__Extrait du document__
□ □ □ □ □

Même si déterminer le moment où l’on doit ordonner la production de la preuve documentaire de la poursuite est un exercice hautement contextuel, certaines lignes directrices sont en cours d’élaboration. Dans l’affaire D P c. Wagg de 2004, la Cour d’appel de l’Ontario a adopté un processus de sélection qui a depuis été grandement utilisé quand ces documents sont demandés dans le cadre d’une affaire civile. Dans l’affaire Wagg, la demanderesse a intenté une poursuite civile pour les préjudices que lui aurait causés l’agression sexuelle du défendeur. Le défendeur n’avait pas été reconnu coupable au pénal puisque les accusations avaient été suspendues en raison d’un retard déraisonnable. À l’appui de sa poursuite civile, la demanderesse a réclamé la production des déclarations que le défendeur avait fournies à la police durant l’enquête criminelle. Ces déclarations avaient été jugées inadmissibles au procès parce que le tribunal avait conclu que le droit de l’accusé d’avoir recours à un avocat en vertu de l’alinéa 10b) de la Charte avait été enfreint.
En raison d’une divulgation dans le cadre du procès pénal, le défendeur dans l’affaire Wagg était en possession des dossiers de l’enquête policière détenus par la poursuite. Dans les Règles des procédures civiles de l’Ontario, il n’existait pas de mécanisme pour informer le ministère public de la demande de production ni de moyen de permettre au ministère public de se prononcer sur cette question. Afin d’aborder ce problème, et plus particulièrement les préoccupations relatives à la vie privée et à l’intégrité du processus pénal, la Cour d’appel de l’Ontario a confirmé l’utilisation d’un processus qui est maintenant connu sous le nom de « mécanisme de filtrage Wagg » et a ordonné la production de la preuve. Tout en soulignant l’importance d’avoir la forme de communication préalable la plus complète dans les poursuites civiles, le juge Rosenberg a accepté qu’il puisse y avoir des raisons d’intérêt public impérieuses justifiant la décision de ne pas divulguer certains renseignements.

□ □ □ □ □

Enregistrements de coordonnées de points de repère
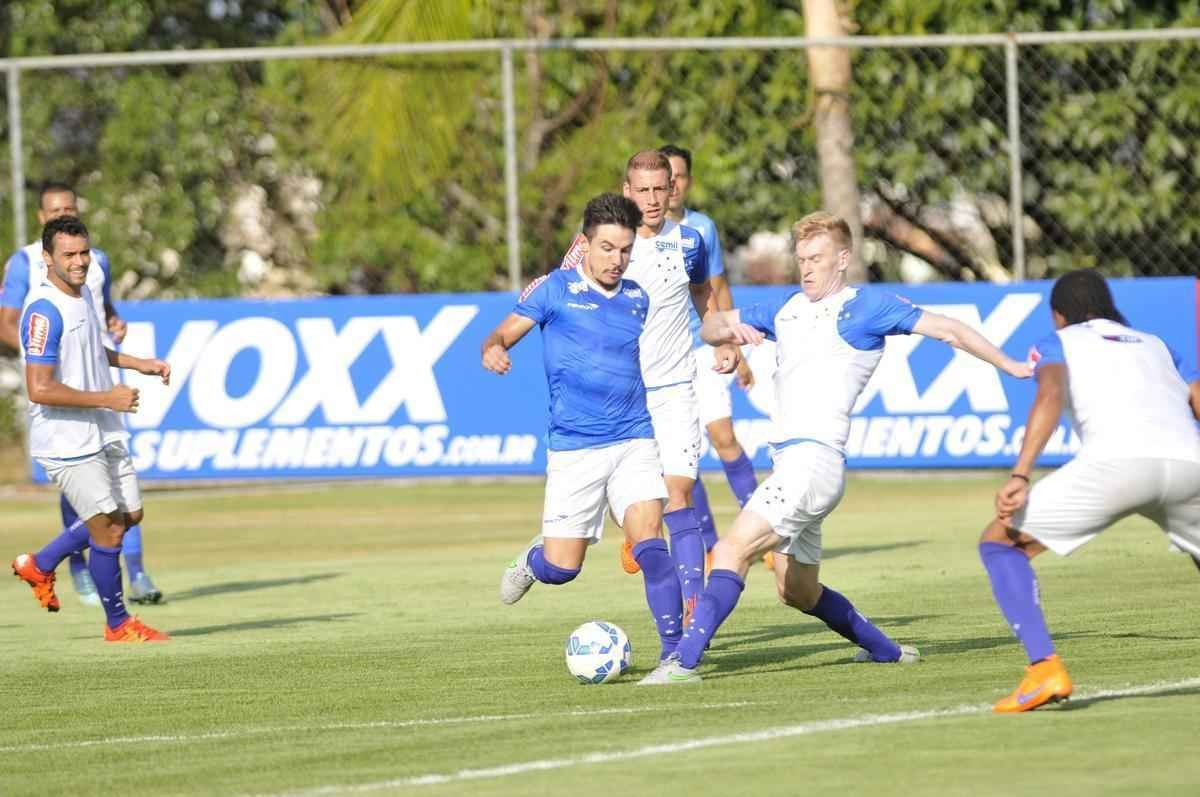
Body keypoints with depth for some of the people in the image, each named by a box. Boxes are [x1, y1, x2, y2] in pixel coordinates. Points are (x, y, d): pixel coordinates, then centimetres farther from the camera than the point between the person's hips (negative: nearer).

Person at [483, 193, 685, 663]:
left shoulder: (638, 298, 11)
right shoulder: (555, 289, -1)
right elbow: (503, 334, -3)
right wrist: (494, 350, -26)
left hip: (634, 442, 2)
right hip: (573, 448, -2)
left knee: (649, 543, -19)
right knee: (560, 569, -1)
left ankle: (674, 650, -16)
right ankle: (533, 559, 35)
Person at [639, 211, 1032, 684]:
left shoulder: (865, 307, 1)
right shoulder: (786, 310, 21)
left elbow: (949, 330, 4)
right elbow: (709, 328, 24)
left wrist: (1011, 367, 1)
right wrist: (730, 328, 0)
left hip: (816, 458, -9)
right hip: (788, 461, 9)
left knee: (730, 551, -20)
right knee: (797, 592, 18)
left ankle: (684, 661, -27)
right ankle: (885, 651, 35)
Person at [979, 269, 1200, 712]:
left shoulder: (1058, 343, 24)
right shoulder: (1157, 346, 35)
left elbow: (1050, 395, 2)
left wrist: (1020, 475, -10)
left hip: (1117, 460, -4)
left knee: (999, 542, 10)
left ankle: (1045, 670, -10)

□ □ □ □ □

__Exercice__
Dans l'extrait sur l'affaire Wagg, reformulez sous forme de liste à puces le paragraphe commençant par « En raison d'une divulgation », en conservant ses faits essentiels. Ces enregistrements proviennent d'une source distincte de l'extrait.

__Corrigé__
- Grâce à la divulgation faite lors du procès pénal, le défendeur possédait les dossiers de l'enquête policière détenus par la poursuite.
- Les Règles de procédure civile de l'Ontario ne prévoyaient aucun mécanisme pour informer le ministère public d'une demande de production, ni pour lui permettre de se prononcer.
- Pour répondre à ce problème, notamment aux préoccupations liées à la vie privée et à l'intégrité du processus pénal, la Cour d'appel de l'Ontario a confirmé le recours au « mécanisme de filtrage Wagg » et a ordonné la production de la preuve.
- Le juge Rosenberg a souligné l'importance d'une communication préalable la plus complète possible en matière civile. Il a toutefois admis que des raisons d'intérêt public impérieuses pouvaient justifier la non-divulgation de certains renseignements.